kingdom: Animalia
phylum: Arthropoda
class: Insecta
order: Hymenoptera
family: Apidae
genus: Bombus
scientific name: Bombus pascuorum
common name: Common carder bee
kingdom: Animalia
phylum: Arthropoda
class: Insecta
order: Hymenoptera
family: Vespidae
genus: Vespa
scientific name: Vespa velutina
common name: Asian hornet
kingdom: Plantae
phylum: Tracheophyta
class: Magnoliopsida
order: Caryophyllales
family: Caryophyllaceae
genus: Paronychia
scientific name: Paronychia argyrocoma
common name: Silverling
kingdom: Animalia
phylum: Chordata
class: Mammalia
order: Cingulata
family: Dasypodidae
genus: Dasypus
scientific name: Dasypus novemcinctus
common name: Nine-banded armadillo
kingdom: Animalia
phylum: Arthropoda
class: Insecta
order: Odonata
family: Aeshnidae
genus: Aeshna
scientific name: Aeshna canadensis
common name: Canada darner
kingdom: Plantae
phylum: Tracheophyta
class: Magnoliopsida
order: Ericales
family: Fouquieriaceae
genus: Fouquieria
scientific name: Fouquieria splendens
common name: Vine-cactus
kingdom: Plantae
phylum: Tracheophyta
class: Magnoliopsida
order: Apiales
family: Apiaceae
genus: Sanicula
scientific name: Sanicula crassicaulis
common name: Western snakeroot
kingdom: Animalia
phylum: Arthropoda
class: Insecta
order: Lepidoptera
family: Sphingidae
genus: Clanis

◇ ◇ ◇

*Job:*
Quote verbatim every line from the one containing "scientific name: Dasypus novemcinctus" through the final line, both ends inclusive.

*Written solution:*
scientific name: Dasypus novemcinctus
common name: Nine-banded armadillo
kingdom: Animalia
phylum: Arthropoda
class: Insecta
order: Odonata
family: Aeshnidae
genus: Aeshna
scientific name: Aeshna canadensis
common name: Canada darner
kingdom: Plantae
phylum: Tracheophyta
class: Magnoliopsida
order: Ericales
family: Fouquieriaceae
genus: Fouquieria
scientific name: Fouquieria splendens
common name: Vine-cactus
kingdom: Plantae
phylum: Tracheophyta
class: Magnoliopsida
order: Apiales
family: Apiaceae
genus: Sanicula
scientific name: Sanicula crassicaulis
common name: Western snakeroot
kingdom: Animalia
phylum: Arthropoda
class: Insecta
order: Lepidoptera
family: Sphingidae
genus: Clanis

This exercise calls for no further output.